Two bills, among six listed for the parliament session on Tuesday this week, were aimed at clarifying a section of the 1979 constitution governing the citizenship eligibility of members of parliament.

The bills were drafted after the country’s opposition filed election petitions, due to be heard at the eastern Caribbean supreme court in July, questioning the eligibility of Godwin Friday, who became prime minister in November, and Dwight Fitzgerald Bramble, an MP – both of whom hold Canadian as well as Vincentian citizenship.

But amid online outrage and demonstrations near parliament – with protesters brandishing placards that read “constitutional change without the voice of the people” and “Friday and Bramble protecting their Canadian passports” – Friday told MPs he would delay the bills to allow more public debate on the issue.

“We will not be proceeding any further now at this point until we have had these full responses from the public debate on these two very important matters,” he told parliament on Tuesday.

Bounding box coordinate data
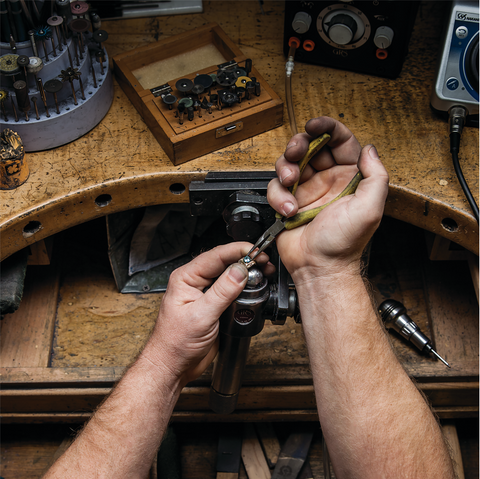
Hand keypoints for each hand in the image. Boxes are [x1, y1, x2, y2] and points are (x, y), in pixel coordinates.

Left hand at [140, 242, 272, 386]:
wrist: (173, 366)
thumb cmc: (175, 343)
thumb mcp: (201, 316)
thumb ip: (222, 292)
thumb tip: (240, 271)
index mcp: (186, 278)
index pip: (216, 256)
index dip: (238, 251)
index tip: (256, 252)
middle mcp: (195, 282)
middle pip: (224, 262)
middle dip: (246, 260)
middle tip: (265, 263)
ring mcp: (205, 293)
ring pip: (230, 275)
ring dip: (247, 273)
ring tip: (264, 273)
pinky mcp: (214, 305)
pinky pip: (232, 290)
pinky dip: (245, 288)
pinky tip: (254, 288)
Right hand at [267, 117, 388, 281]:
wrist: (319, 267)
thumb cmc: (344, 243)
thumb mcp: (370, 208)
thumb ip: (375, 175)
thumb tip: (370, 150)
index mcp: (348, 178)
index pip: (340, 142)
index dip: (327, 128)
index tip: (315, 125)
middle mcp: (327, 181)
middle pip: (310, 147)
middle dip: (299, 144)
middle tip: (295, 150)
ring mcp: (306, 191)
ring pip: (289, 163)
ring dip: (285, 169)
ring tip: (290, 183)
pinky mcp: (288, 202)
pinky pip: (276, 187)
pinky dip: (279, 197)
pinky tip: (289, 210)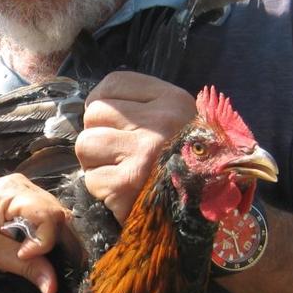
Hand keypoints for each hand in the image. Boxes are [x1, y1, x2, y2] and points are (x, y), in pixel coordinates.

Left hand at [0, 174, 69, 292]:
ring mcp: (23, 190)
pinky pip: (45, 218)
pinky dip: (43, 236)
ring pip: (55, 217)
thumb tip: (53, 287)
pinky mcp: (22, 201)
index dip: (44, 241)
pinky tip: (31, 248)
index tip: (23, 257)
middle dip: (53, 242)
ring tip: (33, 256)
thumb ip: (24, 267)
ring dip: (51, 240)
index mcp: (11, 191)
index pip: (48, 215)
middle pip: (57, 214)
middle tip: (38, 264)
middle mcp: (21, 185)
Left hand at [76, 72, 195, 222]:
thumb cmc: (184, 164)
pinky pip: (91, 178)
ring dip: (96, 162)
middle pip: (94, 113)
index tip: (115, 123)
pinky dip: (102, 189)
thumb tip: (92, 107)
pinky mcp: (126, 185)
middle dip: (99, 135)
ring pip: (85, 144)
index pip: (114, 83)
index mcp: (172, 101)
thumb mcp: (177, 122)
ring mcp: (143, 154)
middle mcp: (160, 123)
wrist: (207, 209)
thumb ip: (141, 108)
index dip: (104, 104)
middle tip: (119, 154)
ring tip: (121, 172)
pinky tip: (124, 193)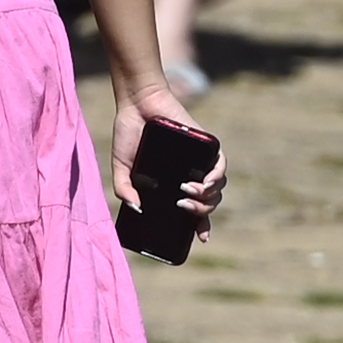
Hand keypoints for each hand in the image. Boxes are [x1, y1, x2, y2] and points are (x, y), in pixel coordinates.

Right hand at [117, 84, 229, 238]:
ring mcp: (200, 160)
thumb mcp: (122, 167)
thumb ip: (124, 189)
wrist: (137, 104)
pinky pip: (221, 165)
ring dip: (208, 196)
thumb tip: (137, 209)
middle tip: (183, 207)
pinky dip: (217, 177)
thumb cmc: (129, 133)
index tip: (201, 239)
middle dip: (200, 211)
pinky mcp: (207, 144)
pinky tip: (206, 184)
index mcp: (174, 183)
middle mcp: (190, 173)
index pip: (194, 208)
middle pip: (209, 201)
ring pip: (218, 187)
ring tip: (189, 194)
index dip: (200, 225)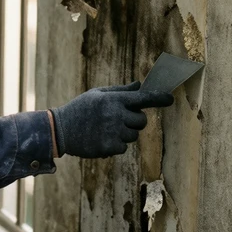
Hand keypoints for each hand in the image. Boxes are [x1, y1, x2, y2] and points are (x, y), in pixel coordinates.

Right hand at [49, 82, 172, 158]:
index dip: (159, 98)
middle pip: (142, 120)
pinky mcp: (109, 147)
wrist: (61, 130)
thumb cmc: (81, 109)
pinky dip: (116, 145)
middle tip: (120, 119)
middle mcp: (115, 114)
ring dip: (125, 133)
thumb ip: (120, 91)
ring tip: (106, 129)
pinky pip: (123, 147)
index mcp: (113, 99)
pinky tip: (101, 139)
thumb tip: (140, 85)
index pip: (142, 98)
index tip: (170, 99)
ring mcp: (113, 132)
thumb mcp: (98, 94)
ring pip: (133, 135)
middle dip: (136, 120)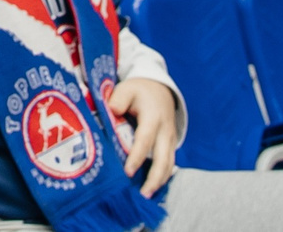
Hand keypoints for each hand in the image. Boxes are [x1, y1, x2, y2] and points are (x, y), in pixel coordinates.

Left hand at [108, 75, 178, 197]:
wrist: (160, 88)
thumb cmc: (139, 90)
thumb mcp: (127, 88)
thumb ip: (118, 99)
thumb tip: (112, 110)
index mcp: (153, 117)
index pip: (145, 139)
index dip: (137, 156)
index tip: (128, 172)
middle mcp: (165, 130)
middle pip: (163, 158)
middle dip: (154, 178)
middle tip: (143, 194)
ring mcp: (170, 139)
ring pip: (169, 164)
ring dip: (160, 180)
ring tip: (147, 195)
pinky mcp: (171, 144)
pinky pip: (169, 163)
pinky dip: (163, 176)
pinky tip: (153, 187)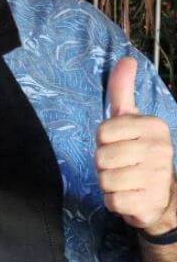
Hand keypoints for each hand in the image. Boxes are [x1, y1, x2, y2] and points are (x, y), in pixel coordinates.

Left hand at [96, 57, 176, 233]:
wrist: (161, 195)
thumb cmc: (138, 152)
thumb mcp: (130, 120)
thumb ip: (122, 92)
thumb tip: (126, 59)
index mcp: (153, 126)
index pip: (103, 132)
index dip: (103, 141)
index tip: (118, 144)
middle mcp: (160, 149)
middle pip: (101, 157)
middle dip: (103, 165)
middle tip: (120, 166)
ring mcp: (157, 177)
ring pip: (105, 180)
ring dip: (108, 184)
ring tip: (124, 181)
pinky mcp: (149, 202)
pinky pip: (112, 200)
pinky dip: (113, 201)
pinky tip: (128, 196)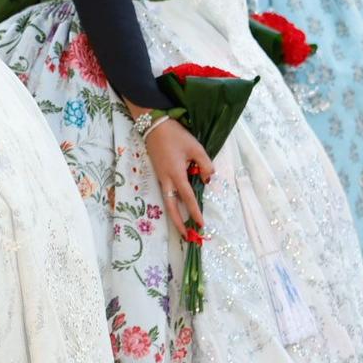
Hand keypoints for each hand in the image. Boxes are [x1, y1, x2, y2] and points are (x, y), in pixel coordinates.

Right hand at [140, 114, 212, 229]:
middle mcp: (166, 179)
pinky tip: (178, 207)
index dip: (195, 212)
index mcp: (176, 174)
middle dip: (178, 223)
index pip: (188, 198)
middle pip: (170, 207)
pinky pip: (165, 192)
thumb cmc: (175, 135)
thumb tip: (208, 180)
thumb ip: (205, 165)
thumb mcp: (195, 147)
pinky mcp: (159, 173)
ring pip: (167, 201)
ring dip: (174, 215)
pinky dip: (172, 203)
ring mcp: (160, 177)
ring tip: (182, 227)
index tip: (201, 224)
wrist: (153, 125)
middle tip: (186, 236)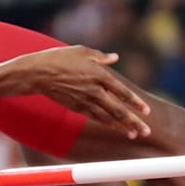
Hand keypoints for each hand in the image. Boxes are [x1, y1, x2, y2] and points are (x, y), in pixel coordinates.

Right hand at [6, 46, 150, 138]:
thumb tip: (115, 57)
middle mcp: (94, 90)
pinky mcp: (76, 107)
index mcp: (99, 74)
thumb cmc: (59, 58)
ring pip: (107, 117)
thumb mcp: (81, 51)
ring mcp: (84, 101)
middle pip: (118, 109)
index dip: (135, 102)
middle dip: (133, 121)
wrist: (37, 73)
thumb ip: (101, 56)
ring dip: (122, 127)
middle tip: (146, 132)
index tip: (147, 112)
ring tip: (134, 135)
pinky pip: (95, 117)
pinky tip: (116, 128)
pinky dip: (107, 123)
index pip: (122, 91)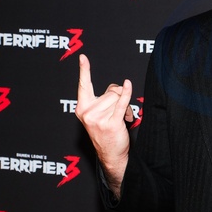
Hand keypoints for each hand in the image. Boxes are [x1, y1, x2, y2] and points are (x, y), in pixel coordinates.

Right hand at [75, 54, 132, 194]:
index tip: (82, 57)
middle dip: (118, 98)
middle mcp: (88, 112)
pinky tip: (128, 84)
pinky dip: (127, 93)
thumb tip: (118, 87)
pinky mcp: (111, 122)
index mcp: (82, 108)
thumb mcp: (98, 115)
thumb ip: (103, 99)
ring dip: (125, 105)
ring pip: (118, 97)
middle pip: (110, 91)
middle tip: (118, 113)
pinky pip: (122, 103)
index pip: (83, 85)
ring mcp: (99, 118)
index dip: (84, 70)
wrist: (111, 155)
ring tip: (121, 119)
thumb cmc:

» Work instructions
1) From the passage on the citizenship bills, return the stretch from "The bills were" through "parliament on Tuesday.".
2) State whether each statement below agrees with the passage on the citizenship bills. Answer yes or no, and quote the words of the passage that settle it.
(a) Six bills were listed for the parliament session on Tuesday.
(b) The election petitions are due to be heard at the eastern Caribbean supreme court in June.
(c) Godwin Friday became prime minister in November.

» Solved tasks
1)
The bills were drafted after the country’s opposition filed election petitions, due to be heard at the eastern Caribbean supreme court in July, questioning the eligibility of Godwin Friday, who became prime minister in November, and Dwight Fitzgerald Bramble, an MP – both of whom hold Canadian as well as Vincentian citizenship.

But amid online outrage and demonstrations near parliament – with protesters brandishing placards that read “constitutional change without the voice of the people” and “Friday and Bramble protecting their Canadian passports” – Friday told MPs he would delay the bills to allow more public debate on the issue.

“We will not be proceeding any further now at this point until we have had these full responses from the public debate on these two very important matters,” he told parliament on Tuesday.

2)
(a) Yes: "among six listed for the parliament session on Tuesday this week"
(b) No: "due to be heard at the eastern Caribbean supreme court in July"
(c) Yes: "who became prime minister in November"